Handale

I lived around the Handale area for ages but never came across any mention of the priory nor of the nearby Kilton Castle which was strange as they are both real places and important in their way in the middle ages.  It was only when I started to read around in the archives that I found any reference to Handale Priory.  Here is what I found.

‘In a lovely glen with a distant view of the sea, Richard de Percy (of the earl of Norhumberland’s dynasty) founded Handale Priory in 1133 for the Benedictine nuns.’

The writer goes on to tell us that the archbishop of York at the time,  Romanus, had written a letter to the Leper Hospital at Sherburn (a nearby village) asking them to admit Basilda, one of the nuns who had contracted the disease.   When I wrote THE DRAGON OF HANDALE the name Basilda seemed appropriate – but now maybe here’s a clue as to what happens to her after the story ends.

The anonymous writer goes on to say that discipline was very strtict at the priory.  A nun sent from Rosedale Abbey for punishment at Handale had to do penance and fast on bread and water on six church festivals.  On four of them she had to receive discipline in other words flogging with a whip studded with lead pellets.  After that ordeal she had to eat her meals from off the ground.

They really knew how to punish in those days.

There’s no mention of what her crime was and maybe it was one of the usual ones, disobedience, fornication, running away.  And who now could blame any of those young women imprisoned up there, most of whom had no choice in the matter.

Sometime in the 1400’s and because of the crippling taxes on the wool staple that kept the priory solvent, they decided to call themselves Cistercians as that Order was exempt from tax.

Handale continued as a priory for another hundred years until the dissolution in 1532.  The local story is that the King’s Commissioners couldn’t find the buildings because they lay in such thick woodland but just as they were about to ride away they heard bells tolling through the trees for the next Office.  The sound led them back to the ultimate doom of Handale.

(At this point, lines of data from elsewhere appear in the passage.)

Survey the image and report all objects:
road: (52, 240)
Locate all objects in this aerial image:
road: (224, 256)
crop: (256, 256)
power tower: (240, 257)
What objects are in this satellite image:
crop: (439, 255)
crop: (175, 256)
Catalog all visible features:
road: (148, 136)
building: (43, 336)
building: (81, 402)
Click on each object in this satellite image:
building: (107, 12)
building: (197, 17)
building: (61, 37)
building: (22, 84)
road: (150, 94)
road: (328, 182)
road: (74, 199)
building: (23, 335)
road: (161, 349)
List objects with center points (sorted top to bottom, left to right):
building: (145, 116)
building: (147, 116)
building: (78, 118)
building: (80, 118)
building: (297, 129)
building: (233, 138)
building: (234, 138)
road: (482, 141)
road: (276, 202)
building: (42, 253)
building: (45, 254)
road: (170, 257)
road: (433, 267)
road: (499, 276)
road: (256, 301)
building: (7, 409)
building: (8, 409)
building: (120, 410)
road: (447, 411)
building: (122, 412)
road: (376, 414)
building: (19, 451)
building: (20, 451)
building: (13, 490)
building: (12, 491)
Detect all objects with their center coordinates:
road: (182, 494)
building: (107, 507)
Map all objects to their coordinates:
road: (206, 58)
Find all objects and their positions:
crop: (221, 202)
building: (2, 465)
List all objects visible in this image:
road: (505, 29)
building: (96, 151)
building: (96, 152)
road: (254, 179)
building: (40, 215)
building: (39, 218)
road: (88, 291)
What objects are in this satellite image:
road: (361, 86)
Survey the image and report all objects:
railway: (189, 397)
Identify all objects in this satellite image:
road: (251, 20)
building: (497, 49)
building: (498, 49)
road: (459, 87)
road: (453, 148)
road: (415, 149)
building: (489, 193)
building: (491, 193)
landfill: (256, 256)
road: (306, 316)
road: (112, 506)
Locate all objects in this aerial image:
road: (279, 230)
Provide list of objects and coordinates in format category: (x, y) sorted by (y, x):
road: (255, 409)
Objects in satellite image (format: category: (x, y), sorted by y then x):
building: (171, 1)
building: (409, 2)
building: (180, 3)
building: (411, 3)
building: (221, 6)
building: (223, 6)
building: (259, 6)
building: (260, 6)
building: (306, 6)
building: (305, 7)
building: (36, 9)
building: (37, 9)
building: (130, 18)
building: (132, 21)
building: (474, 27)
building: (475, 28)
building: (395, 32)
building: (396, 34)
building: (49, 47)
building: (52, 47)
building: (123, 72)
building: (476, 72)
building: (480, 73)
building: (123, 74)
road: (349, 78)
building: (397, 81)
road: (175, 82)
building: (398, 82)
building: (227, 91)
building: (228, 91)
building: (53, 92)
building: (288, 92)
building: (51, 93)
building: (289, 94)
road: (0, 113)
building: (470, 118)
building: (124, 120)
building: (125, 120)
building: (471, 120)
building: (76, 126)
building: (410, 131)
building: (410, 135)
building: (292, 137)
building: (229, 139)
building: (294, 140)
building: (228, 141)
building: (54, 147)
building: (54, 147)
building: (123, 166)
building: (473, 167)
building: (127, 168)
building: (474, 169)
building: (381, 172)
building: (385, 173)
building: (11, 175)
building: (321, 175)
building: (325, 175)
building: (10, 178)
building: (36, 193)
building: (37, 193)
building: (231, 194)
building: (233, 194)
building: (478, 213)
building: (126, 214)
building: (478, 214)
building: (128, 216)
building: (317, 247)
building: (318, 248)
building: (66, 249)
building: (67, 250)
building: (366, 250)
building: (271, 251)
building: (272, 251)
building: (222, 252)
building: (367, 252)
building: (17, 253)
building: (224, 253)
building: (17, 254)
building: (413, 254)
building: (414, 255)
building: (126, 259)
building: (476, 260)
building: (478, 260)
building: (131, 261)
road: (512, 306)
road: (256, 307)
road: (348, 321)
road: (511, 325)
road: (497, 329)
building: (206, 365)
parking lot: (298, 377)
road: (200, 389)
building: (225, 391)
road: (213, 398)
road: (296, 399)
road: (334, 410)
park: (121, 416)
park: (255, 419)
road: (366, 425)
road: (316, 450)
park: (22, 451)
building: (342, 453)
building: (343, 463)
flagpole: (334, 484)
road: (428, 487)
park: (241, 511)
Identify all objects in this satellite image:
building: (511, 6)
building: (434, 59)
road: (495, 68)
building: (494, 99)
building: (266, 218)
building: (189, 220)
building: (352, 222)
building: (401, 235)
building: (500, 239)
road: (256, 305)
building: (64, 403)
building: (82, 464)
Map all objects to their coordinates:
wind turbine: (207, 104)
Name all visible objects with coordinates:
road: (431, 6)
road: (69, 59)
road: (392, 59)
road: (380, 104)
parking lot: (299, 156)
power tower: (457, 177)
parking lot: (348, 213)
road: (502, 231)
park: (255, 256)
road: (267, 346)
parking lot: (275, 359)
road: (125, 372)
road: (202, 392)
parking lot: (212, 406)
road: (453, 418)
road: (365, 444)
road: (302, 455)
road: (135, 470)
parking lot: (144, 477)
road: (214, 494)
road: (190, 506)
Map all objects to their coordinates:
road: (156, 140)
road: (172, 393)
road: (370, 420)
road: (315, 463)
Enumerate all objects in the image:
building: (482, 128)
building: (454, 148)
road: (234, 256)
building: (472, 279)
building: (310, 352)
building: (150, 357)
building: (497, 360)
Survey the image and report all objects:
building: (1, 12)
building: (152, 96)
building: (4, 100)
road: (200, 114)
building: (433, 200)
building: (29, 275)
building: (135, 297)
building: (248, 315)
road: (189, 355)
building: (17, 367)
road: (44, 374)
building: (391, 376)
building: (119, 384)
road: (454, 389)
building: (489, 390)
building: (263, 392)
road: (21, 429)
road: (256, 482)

When I was up there last summer I found no trace of the priory itself but the grey stones had evidently been used for the handsome farmhouse that now stands at the bottom of the dale.  Excavations were carried out around 1830 and a Mr Turton found sixteen skeletons and a stone coffin with the inscription ‘Snake Killer’ on the lid.  Inside was the skeleton of a man and a rusting sword.  These items have never been found although I was shown the coffin under some bushes with a sort of celtic design round the edge.  I wonder where the sword is now?

It’s well worth the two mile walk from Loftus along the valley, by- passing the remains of a monks’ trod on your way.

Peaceful and lovely in summer, in the dark days of a northern winter it is a place only for the tough and intrepid explorer.